Task goal: The lines below are to be quoted exactly, from the first through the one that contains "Konferensen blev också".

Material for this task:
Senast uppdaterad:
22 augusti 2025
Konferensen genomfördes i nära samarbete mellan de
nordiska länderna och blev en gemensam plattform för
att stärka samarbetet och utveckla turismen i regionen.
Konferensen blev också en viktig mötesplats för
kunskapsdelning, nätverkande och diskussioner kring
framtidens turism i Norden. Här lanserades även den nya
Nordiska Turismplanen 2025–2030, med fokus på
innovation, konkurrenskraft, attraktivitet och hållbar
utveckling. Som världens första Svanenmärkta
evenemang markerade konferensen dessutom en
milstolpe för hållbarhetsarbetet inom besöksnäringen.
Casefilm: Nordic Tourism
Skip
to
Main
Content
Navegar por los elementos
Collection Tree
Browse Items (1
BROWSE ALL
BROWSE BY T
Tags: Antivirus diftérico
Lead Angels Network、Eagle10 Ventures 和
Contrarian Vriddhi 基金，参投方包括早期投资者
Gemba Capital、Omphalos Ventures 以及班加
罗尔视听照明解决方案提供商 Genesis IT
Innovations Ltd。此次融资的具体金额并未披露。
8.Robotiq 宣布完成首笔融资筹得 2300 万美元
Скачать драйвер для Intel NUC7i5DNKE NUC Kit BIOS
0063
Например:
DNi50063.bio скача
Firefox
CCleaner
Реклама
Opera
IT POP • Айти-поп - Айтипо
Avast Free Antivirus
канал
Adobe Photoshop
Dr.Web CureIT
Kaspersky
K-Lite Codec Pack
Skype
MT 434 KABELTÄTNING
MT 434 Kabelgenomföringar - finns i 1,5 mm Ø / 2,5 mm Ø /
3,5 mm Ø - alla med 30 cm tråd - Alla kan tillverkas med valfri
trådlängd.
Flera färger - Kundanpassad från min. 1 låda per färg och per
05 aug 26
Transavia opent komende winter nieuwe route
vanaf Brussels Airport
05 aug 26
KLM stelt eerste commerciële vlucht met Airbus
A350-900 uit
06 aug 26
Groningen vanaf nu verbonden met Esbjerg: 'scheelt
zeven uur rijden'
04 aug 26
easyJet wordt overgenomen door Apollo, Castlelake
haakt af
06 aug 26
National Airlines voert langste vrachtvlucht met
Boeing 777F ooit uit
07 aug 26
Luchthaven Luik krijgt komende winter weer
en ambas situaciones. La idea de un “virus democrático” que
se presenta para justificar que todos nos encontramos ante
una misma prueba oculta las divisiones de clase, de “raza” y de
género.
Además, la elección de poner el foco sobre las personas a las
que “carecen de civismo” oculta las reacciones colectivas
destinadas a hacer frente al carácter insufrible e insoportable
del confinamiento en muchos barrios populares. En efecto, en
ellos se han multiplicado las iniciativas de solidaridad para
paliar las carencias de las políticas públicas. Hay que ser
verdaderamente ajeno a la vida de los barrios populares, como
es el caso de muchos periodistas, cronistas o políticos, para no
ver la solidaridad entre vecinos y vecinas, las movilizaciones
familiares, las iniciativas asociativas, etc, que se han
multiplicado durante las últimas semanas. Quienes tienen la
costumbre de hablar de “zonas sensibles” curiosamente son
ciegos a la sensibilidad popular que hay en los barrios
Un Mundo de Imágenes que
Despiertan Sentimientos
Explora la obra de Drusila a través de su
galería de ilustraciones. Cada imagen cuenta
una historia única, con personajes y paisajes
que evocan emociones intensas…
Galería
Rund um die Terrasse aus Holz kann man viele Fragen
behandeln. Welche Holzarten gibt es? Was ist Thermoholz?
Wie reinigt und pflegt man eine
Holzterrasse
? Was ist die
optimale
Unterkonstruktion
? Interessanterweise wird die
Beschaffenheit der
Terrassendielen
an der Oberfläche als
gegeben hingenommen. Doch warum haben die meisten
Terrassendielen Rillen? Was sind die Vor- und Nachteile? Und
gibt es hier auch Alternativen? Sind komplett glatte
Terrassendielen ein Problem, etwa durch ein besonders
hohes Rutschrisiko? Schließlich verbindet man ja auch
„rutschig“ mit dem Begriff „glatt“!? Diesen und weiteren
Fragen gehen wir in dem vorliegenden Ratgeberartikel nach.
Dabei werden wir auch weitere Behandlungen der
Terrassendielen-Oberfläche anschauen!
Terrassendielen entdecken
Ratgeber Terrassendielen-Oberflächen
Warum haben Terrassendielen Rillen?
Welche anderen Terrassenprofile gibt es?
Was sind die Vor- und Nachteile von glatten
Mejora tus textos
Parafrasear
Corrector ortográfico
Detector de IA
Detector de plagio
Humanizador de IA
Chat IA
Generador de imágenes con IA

Output of the task:
Senast uppdaterad:
22 augusti 2025
Konferensen genomfördes i nära samarbete mellan de
nordiska länderna och blev en gemensam plattform för
att stärka samarbetet och utveckla turismen i regionen.
Konferensen blev också en viktig mötesplats för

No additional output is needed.